Task brief:
Please reproduce every line of the items below word for word.

Given records:
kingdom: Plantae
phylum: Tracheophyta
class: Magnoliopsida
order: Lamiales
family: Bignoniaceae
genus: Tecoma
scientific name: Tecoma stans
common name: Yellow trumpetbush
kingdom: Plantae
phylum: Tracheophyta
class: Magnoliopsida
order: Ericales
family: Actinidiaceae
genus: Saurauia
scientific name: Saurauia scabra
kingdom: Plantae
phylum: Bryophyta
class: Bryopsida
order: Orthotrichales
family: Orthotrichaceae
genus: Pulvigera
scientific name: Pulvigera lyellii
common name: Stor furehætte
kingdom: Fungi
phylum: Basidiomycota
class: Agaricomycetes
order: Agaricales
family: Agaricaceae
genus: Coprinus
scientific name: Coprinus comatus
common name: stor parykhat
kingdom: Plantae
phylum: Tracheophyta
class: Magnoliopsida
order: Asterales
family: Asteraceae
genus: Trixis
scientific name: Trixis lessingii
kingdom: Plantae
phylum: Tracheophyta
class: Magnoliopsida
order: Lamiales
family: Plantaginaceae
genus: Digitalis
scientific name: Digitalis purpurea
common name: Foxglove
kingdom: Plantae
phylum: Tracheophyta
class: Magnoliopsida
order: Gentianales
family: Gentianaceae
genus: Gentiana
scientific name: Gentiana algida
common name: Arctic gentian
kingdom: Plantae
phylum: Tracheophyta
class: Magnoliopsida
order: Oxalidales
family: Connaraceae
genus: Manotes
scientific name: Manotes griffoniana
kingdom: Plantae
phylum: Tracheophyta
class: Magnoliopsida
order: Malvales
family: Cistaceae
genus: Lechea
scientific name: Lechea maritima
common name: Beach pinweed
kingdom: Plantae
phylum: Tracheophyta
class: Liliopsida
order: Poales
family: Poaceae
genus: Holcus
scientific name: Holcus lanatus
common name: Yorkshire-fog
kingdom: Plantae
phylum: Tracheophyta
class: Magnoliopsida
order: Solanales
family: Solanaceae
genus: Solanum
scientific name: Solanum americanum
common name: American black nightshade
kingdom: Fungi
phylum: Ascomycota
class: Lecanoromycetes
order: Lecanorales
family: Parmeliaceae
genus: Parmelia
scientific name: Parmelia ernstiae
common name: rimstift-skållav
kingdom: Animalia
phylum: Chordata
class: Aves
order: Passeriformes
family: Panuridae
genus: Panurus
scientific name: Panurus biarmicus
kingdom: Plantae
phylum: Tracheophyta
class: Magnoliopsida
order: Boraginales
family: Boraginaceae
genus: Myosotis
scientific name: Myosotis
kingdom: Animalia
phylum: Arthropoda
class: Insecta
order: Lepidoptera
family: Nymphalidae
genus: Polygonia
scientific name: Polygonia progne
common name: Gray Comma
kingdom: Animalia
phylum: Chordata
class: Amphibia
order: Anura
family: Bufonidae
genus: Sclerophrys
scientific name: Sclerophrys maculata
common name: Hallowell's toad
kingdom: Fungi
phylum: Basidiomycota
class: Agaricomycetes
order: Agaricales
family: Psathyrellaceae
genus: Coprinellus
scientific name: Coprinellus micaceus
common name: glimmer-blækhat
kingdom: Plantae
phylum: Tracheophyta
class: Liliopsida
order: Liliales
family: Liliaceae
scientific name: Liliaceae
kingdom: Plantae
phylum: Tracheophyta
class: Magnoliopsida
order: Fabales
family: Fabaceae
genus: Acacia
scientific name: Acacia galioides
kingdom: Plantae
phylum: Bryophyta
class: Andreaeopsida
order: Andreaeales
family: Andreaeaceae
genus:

Result:
kingdom: Plantae
phylum: Tracheophyta
class: Magnoliopsida
order: Lamiales
family: Bignoniaceae
genus: Tecoma
scientific name: Tecoma stans
common name: Yellow trumpetbush
kingdom: Plantae
phylum: Tracheophyta
class: Magnoliopsida
order: Ericales
family: Actinidiaceae
genus: Saurauia
scientific name: Saurauia scabra
kingdom: Plantae
phylum: Bryophyta
class: Bryopsida
order: Orthotrichales
family: Orthotrichaceae
genus: Pulvigera
scientific name: Pulvigera lyellii
common name: Stor furehætte
kingdom: Fungi
phylum: Basidiomycota
class: Agaricomycetes
order: Agaricales
family: Agaricaceae
genus: Coprinus
scientific name: Coprinus comatus
common name: stor parykhat
kingdom: Plantae
phylum: Tracheophyta
class: Magnoliopsida
order: Asterales
family: Asteraceae
genus: Trixis
scientific name: Trixis lessingii
kingdom: Plantae
phylum: Tracheophyta
class: Magnoliopsida
order: Lamiales
family: Plantaginaceae
genus: Digitalis
scientific name: Digitalis purpurea
common name: Foxglove
kingdom: Plantae
phylum: Tracheophyta
class: Magnoliopsida
order: Gentianales
family: Gentianaceae
genus: Gentiana
scientific name: Gentiana algida
common name: Arctic gentian
kingdom: Plantae
phylum: Tracheophyta
class: Magnoliopsida
order: Oxalidales
family: Connaraceae
genus: Manotes
scientific name: Manotes griffoniana
kingdom: Plantae
phylum: Tracheophyta
class: Magnoliopsida
order: Malvales
family: Cistaceae
genus: Lechea
scientific name: Lechea maritima
common name: Beach pinweed
kingdom: Plantae
phylum: Tracheophyta
class: Liliopsida
order: Poales
family: Poaceae
genus: Holcus
scientific name: Holcus lanatus
common name: Yorkshire-fog
kingdom: Plantae
phylum: Tracheophyta
class: Magnoliopsida
order: Solanales
family: Solanaceae
genus: Solanum
scientific name: Solanum americanum
common name: American black nightshade
kingdom: Fungi
phylum: Ascomycota
class: Lecanoromycetes
order: Lecanorales
family: Parmeliaceae
genus: Parmelia
scientific name: Parmelia ernstiae
common name: rimstift-skållav
kingdom: Animalia
phylum: Chordata
class: Aves
order: Passeriformes
family: Panuridae
genus: Panurus
scientific name: Panurus biarmicus
kingdom: Plantae
phylum: Tracheophyta
class: Magnoliopsida
order: Boraginales
family: Boraginaceae
genus: Myosotis
scientific name: Myosotis
kingdom: Animalia
phylum: Arthropoda
class: Insecta
order: Lepidoptera
family: Nymphalidae
genus: Polygonia
scientific name: Polygonia progne
common name: Gray Comma
kingdom: Animalia
phylum: Chordata
class: Amphibia
order: Anura
family: Bufonidae
genus: Sclerophrys
scientific name: Sclerophrys maculata
common name: Hallowell's toad
kingdom: Fungi
phylum: Basidiomycota
class: Agaricomycetes
order: Agaricales
family: Psathyrellaceae
genus: Coprinellus
scientific name: Coprinellus micaceus
common name: glimmer-blækhat
kingdom: Plantae
phylum: Tracheophyta
class: Liliopsida
order: Liliales
family: Liliaceae
scientific name: Liliaceae
kingdom: Plantae
phylum: Tracheophyta
class: Magnoliopsida
order: Fabales
family: Fabaceae
genus: Acacia
scientific name: Acacia galioides
kingdom: Plantae
phylum: Bryophyta
class: Andreaeopsida
order: Andreaeales
family: Andreaeaceae
genus:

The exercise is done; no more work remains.